*** Opening of Data in this exercise ***

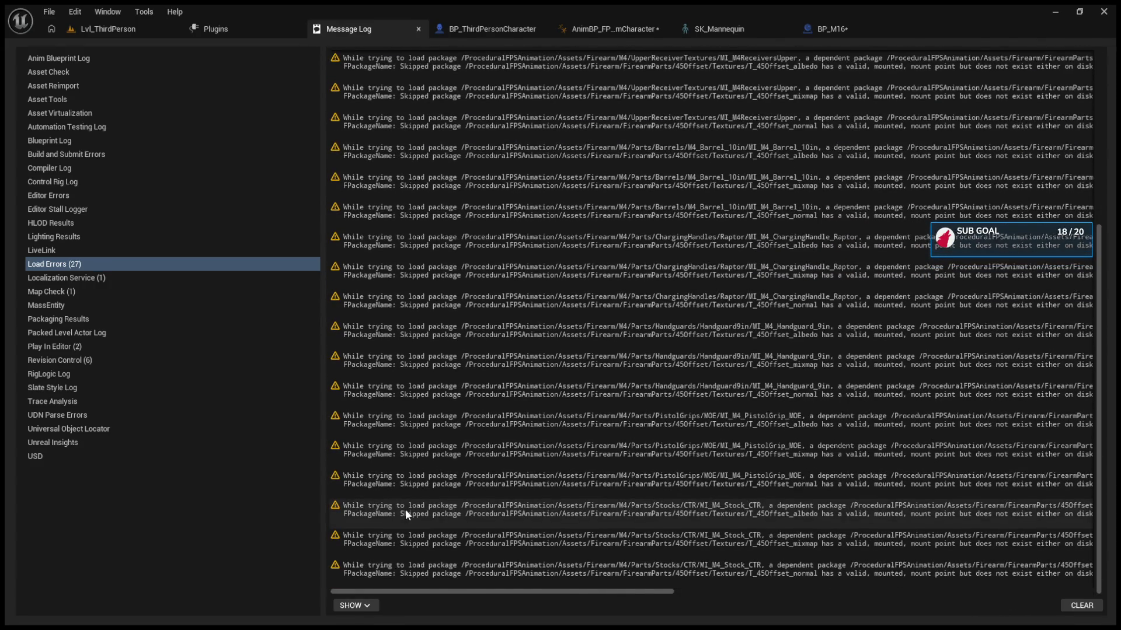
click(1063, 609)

*** Close of Data in this exercise ***
*** Opening of Data in this exercise ***

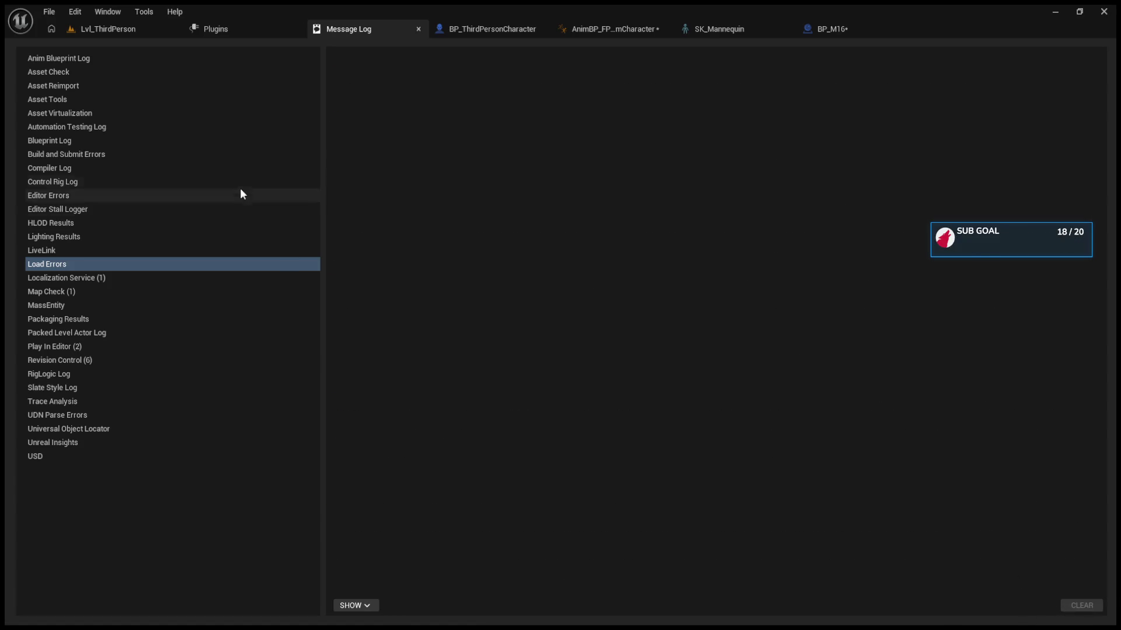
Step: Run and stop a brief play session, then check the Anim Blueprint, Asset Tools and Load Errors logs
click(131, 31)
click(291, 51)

*** Close of Data in this exercise ***
*** Opening of Data in this exercise ***

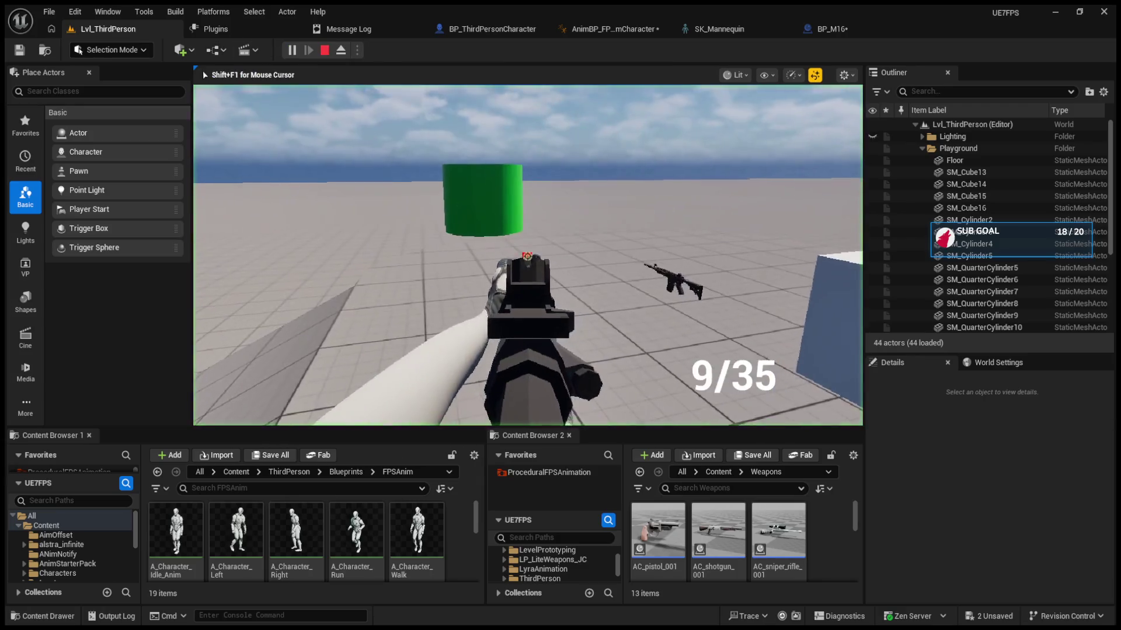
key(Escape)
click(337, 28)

*** Close of Data in this exercise ***

◆ Exercise brief: Reproduce, word for word and in full, only the lines above that start at the line with "Step: Run and" and run through the line with "click(291, 51)", both ends included.

◆ Solution for this problem:
Step: Run and stop a brief play session, then check the Anim Blueprint, Asset Tools and Load Errors logs
click(131, 31)
click(291, 51)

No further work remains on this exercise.